Der Auftakt für ein zentrales Projekt der Koblenzer Verkehrsbetriebe ist geglückt: Zum Deutschen Nahverkehrstag in der Rhein-Mosel-Halle am 13. Juni ist der Ausbau der „Dynamischen Fahrgastinformation“ (kurz: DFI) in Koblenz gestartet. Erste Anzeiger im markanten koveb-Design wurden in den letzten Tagen an den Haltestellen „Brüderkrankenhaus“ und „Gewerbepark Metternich“ in Betrieb genommen.

Weitere 128 DFI-Anzeiger an 63 Haltestellen folgen bis Ende 2024 im gesamten Stadtgebiet. Gefördert wird das Projekt durch das Bundesministerium für Digitales Und Verkehr. Das große Plus für Fahrgäste: Die DFI-Anzeiger bilden Echtzeitdaten ab, die direkt aus den Bussen übertragen werden. So lässt sich auf die Minute genau ablesen, welche Linie wann fährt, ob der Bus Verspätung hat, wann die nächste Verbindung kommt.
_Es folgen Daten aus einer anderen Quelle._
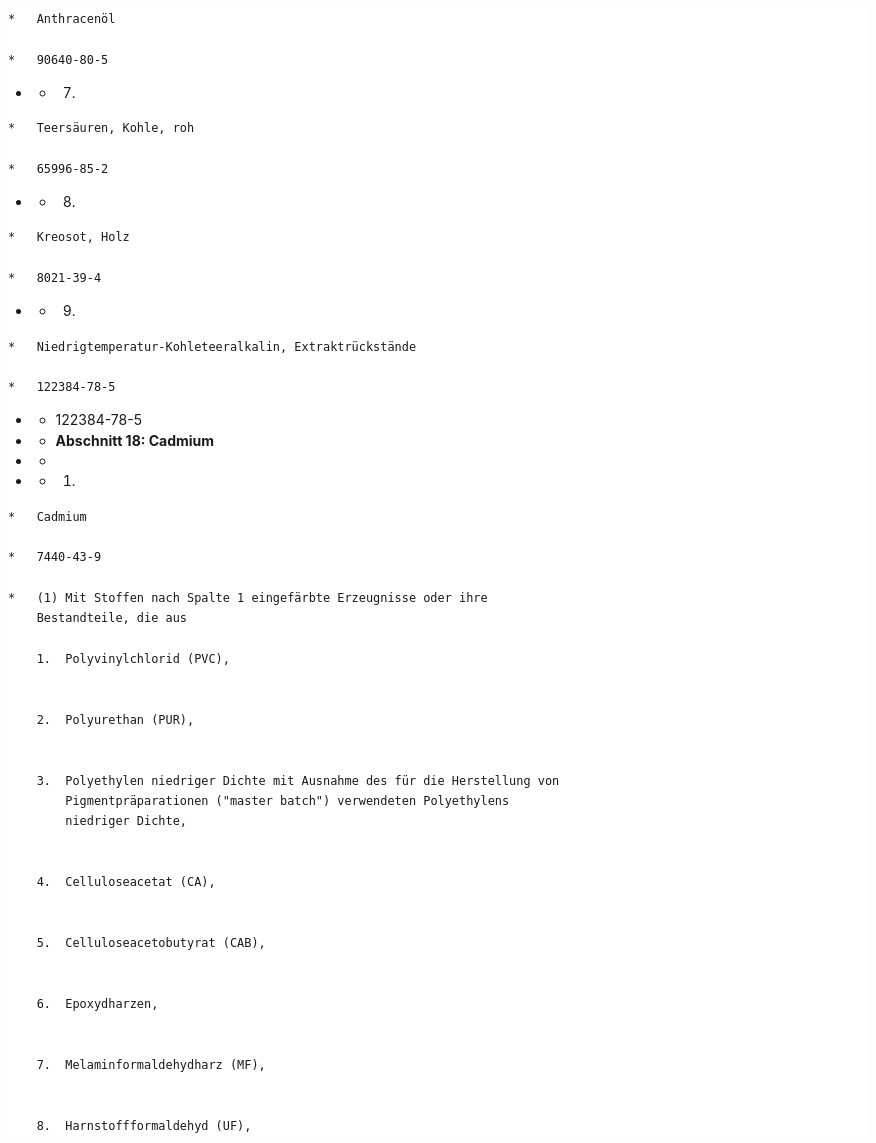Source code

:     *   Anthracenöl

    *   90640-80-5


*    *   7.

    *   Teersäuren, Kohle, roh

    *   65996-85-2


*    *   8.

    *   Kreosot, Holz

    *   8021-39-4


*    *   9.

    *   Niedrigtemperatur-Kohleteeralkalin, Extraktrückstände

    *   122384-78-5


*    *   122384-78-5





*    *   **Abschnitt 18: Cadmium**


*    *

*    *   1.

    *   Cadmium

    *   7440-43-9

    *   (1) Mit Stoffen nach Spalte 1 eingefärbte Erzeugnisse oder ihre
        Bestandteile, die aus

        1.  Polyvinylchlorid (PVC),


        2.  Polyurethan (PUR),


        3.  Polyethylen niedriger Dichte mit Ausnahme des für die Herstellung von
            Pigmentpräparationen ("master batch") verwendeten Polyethylens
            niedriger Dichte,


        4.  Celluloseacetat (CA),


        5.  Celluloseacetobutyrat (CAB),


        6.  Epoxydharzen,


        7.  Melaminformaldehydharz (MF),


        8.  Harnstoffformaldehyd (UF),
Im Unterschied zum Fahrplan, der auf Soll-Daten basiert, bietet die dynamische Fahrgastinformation größtmögliche Aktualität. Auch kurzfristige Verkehrsereignisse, z.B. der Ausfall einer Verbindung, können auf dem DFI-
Anzeiger abgebildet werden. Das erhöht die Informationsqualität für Buskundinnen und Kunden ganz enorm. „Das DFI-Netz wird ein Meilenstein in Sachen Digitalisierung des Buslinienverkehrs in Koblenz“, freut sich Geschäftsführer Jürgen Czielinski. „Der ÖPNV wird nochmals viel deutlicher sichtbar. Die neuen Anzeiger reagieren dynamisch auf das Verkehrsgeschehen, das ist ein großes Plus für die Servicequalität gegenüber unseren Fahrgästen.“ Am Mast der DFI-Anzeiger befindet sich ein sogenannter „TTS-Taster“ („text to speech“). Damit können sich sehbeeinträchtigte Fahrgäste die im Anzeiger enthaltenen Informationen ansagen lassen – ein weiterer wichtiger Beitrag der koveb zur Barrierefreiheit im ÖPNV. Erste DFI-Anzeiger wurden 2001 am Koblenzer Hauptbahnhof errichtet. Dabei blieb es 20 Jahre lang – nun erfolgt der flächendeckende Ausbau im Stadtgebiet. Im Fokus stehen dabei Umsteigehaltestellen, stark frequentierte Haltestellen und Stadtteilhaltestellen. Auch die in die Jahre gekommenen Anzeiger am Bahnhof werden ausgetauscht.

Ein weiteres Plus: Über die Echtzeitdaten lassen sich auch wichtige Hinweise und aktuelle Warnmeldungen als Textlaufband von der koveb-Verkehrsleitstelle in das DFI-einstellen und somit rasch kommunizieren. Mit der Koblenzer Feuerwehr und dem Katastrophenschutz ist die koveb bereits im Gespräch.

"Das ist ein sichtbarer Schritt in die Moderne des Koblenzer ÖPNV. Die Fahrgäste werden besser informiert, der ÖPNV damit attraktiver", so Oberbürgermeister David Langner abschließend.